OmniSciDB Execution Engine (experimental)

OmniSciDB is an open-source SQL-based relational database designed for the massive parallelism of modern CPU and GPU hardware. Its execution engine is built on LLVM JIT compiler.

OmniSciDB can be embedded into an application as a dynamic library that provides both C++ and Python APIs. A specialized in-memory storage layer provides an efficient way to import data in Arrow table format.

Relational engine limitations

Using a relational database engine implies a set of restrictions on operations we can execute on a dataframe.

1. We cannot handle frames that use data types not supported by OmniSciDB. Currently, we allow only integer, float, string, and categorical data types.

  1. Column data should be homogeneous.

3. Can only support operations that map to relational algebra. This means most operations are supported over a single axis (axis=0) only. Non-relational operations like transposition and pivot are not supported.

When the unsupported data type is detected or unsupported operations is requested we use the original pandas framework.

Lazy execution

OmniSciDB has a powerful query optimizer and an execution engine that combines multiple operations into a single execution module. E.g. join, filter and aggregation can be executed in a single data scan.

To utilize this feature and reduce data transformation and transfer overheads, we need to implement lazy operations on a dataframe. The dataframe with lazy computation is implemented in OmnisciOnNativeFrame class.

Lazy operations on a frame build a tree which is later translated into a query executed by OmniSci. We use two types of trees. The first one describes operations on frames that map to relational operations like projection, union, etc. Nodes in this tree are derived from DFAlgNode class. Some of the nodes (e.g. TransformNode mapped to a projection) need a description of how individual columns are computed. The second type of tree is used to describe operations on columns, including arithmetic operations, type casts, datetime operations, etc. Nodes of this tree are derived from BaseExpr class.

Partitions

Partitioning is used to achieve high parallelism. In the case of OmniSciDB based execution parallelism is provided by OmniSciDB execution engine and we don’t need to manage multiple partitions. OmnisciOnNativeFrame always has a single partition.

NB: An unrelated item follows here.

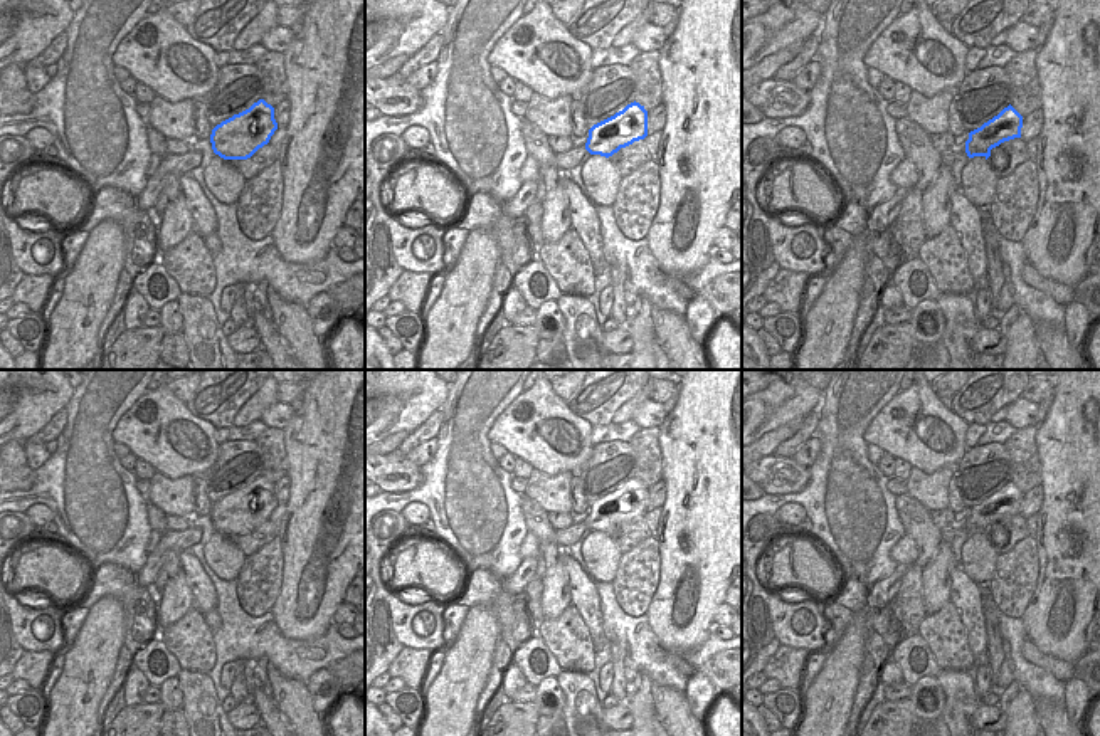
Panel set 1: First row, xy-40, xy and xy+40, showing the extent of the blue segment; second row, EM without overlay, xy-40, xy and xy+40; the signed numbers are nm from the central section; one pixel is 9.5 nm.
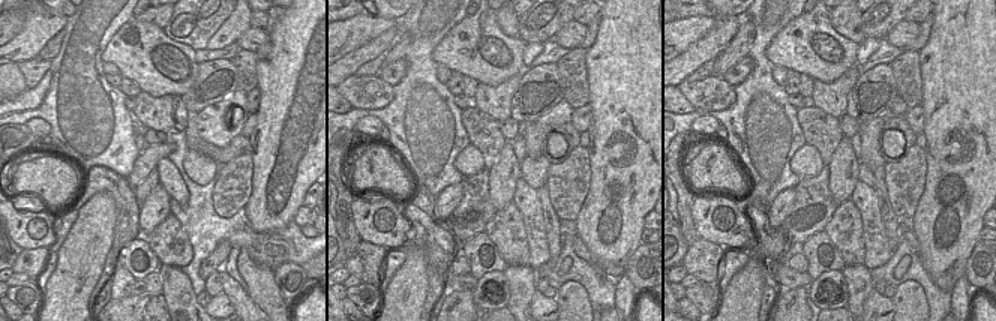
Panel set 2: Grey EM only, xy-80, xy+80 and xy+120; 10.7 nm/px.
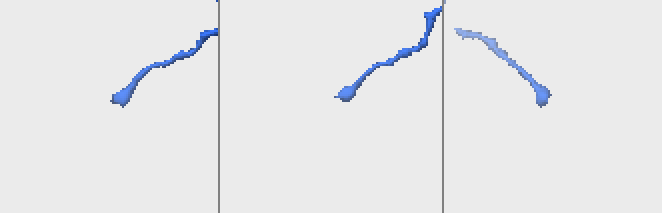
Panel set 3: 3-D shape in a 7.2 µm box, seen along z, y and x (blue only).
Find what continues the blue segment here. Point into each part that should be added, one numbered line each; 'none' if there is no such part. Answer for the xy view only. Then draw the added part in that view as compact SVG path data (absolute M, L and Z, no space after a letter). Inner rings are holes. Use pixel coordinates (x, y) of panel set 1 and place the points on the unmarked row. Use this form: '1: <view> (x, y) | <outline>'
1: xy (565, 538) | M574 523L570 528L567 529L558 529L555 533L557 536L557 544L565 549L569 546L572 546L574 543L577 543L580 539L580 536L584 534L584 531L589 529L585 526L585 523Z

A partition holds data in either pandas.DataFrame or pyarrow.Table format. pandas.DataFrame is preferred only when we detect unsupported data type and therefore have to use pandas framework for processing. In other cases pyarrow.Table format is preferred. Arrow tables can be zero-copy imported into OmniSciDB. A query execution result is also returned as an Arrow table.

Query execution

Frames are materialized (executed) when their data is accessed. E.g. it happens when we try to access the frame’s index or shape. We have two ways to execute required operations.

Arrow execution

For simple operations which don’t include actual computations, we can use Arrow API. We can use it to rename columns, drop columns and concatenate frames.

OmniSciDB execution

To execute query in OmniSciDB engine we need to import data first. We should find all leaves of an operation tree and import their Arrow tables. Partitions with imported tables hold corresponding table names used to refer to them in queries.

OmniSciDB is SQL-based. SQL parsing is done in a separate process using the Apache Calcite framework. A parsed query is serialized into JSON format and is transferred back to OmniSciDB. In Modin, we don’t generate SQL queries for OmniSciDB but use this JSON format instead. Such queries can be directly executed by OmniSciDB and also they can be transferred to Calcite server for optimizations.

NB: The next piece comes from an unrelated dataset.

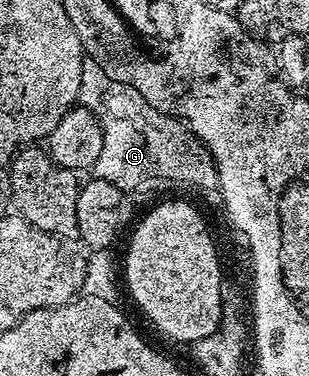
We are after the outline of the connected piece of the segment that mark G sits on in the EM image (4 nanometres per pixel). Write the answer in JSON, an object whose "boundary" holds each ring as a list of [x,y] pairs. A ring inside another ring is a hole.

Operations used by Calcite in its intermediate representation are implemented in classes derived from CalciteBaseNode. CalciteBuilder is used to translate DFAlgNode-based trees into CalciteBaseNode-based sequences. It also translates BaseExpr-based trees by replacing InputRefExpr nodes with either CalciteInputRefExpr or CalciteInputIdxExpr depending on context.

CalciteSerializer is used to serialize the resulting sequence into JSON format. This JSON becomes a query by simply adding ‘execute relalg’ or ‘execute calcite’ prefix (the latter is used if we want to use Calcite for additional query optimization).

An execution result is a new Arrow table which is used to form a new partition. This partition is assigned to the executed frame. The frame’s operation tree is replaced with FrameNode operation.

Column name mangling

In pandas.DataFrame columns might have names not allowed in SQL (e. g. an empty string). To handle this we simply add ‘F_’ prefix to column names. Index labels are more tricky because they might be non-unique. Indexes are represented as regular columns, and we have to perform a special mangling to get valid and unique column names. Demangling is done when we transform our frame (i.e. its Arrow table) into pandas.DataFrame format.

Rowid column and sub-queries

A special case of an index is the default index - 0-based numeric sequence. In our representation, such an index is represented by the absence of index columns. If we need to access the index value we can use the virtual rowid column provided by OmniSciDB. Unfortunately, this special column is available for physical tables only. That means we cannot access it for a node that is not a tree leaf. That makes us execute trees with such nodes in several steps. First, we materialize all frames that require rowid column and only after that we can materialize the root of the tree.